The innocence and the eroticism had left him shaky, and when her eyes had blinked open, he’d been at a loss for words, overwhelmed by an experience that he couldn’t explain either to her or to himself.
He’d wanted to keep her with him and do it again. Be inside her this time. Start something long term with her. But he’d known that she didn’t belong with tough and cynical Alex Shane.
When he saw the dreamy, heavy-lidded expression on her face, he knew that he was on the edge of doing something stupid.
So he made his voice brusque and told her she’d better go back to her friends before she got into real trouble.
Her eyes snapped open, and she gave him a wounded look.
“Go on.”
At that, she scrambled out of the car so fast that she’d hit her knee on the door handle.
He’d never seen her again. Not until today.

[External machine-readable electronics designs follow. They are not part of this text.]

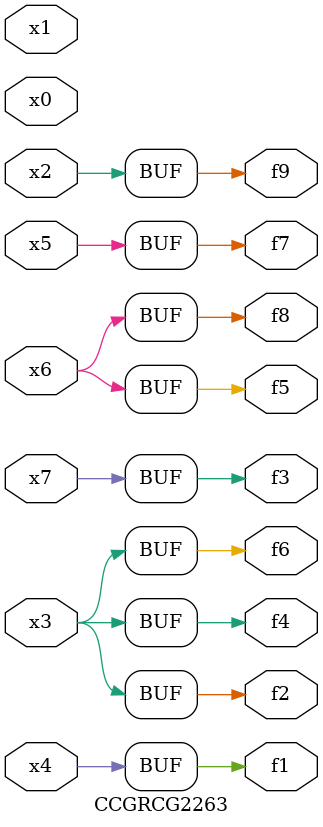
<source format=v>
module CCGRCG2263(
	input x0, x1, x2, x3, x4, x5, x6, x7,
	output f1, f2, f3, f4, f5, f6, f7, f8, f9
);
	assign f1 = x4;
	assign f2 = x3;
	assign f3 = x7;
	assign f4 = x3;
	assign f5 = x6;
	assign f6 = x3;
	assign f7 = x5;
	assign f8 = x6;
	assign f9 = x2;
endmodule

</source>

The memory had his blood boiling. Again he ordered himself to cool down. He’d made assumptions about Sara long ago. He couldn’t afford to do it now. Now he needed no rose-colored impressions. Only the facts.
And he was trained to get them.
He stroked the stubble on his chin, thinking about the cocky kid he’d been at eighteen and the man he was now. Back then, he’d been as innocent as the girl he’d kissed in that car. Not about sex, of course. He’d had that all nailed down. But about life. About the way the world worked.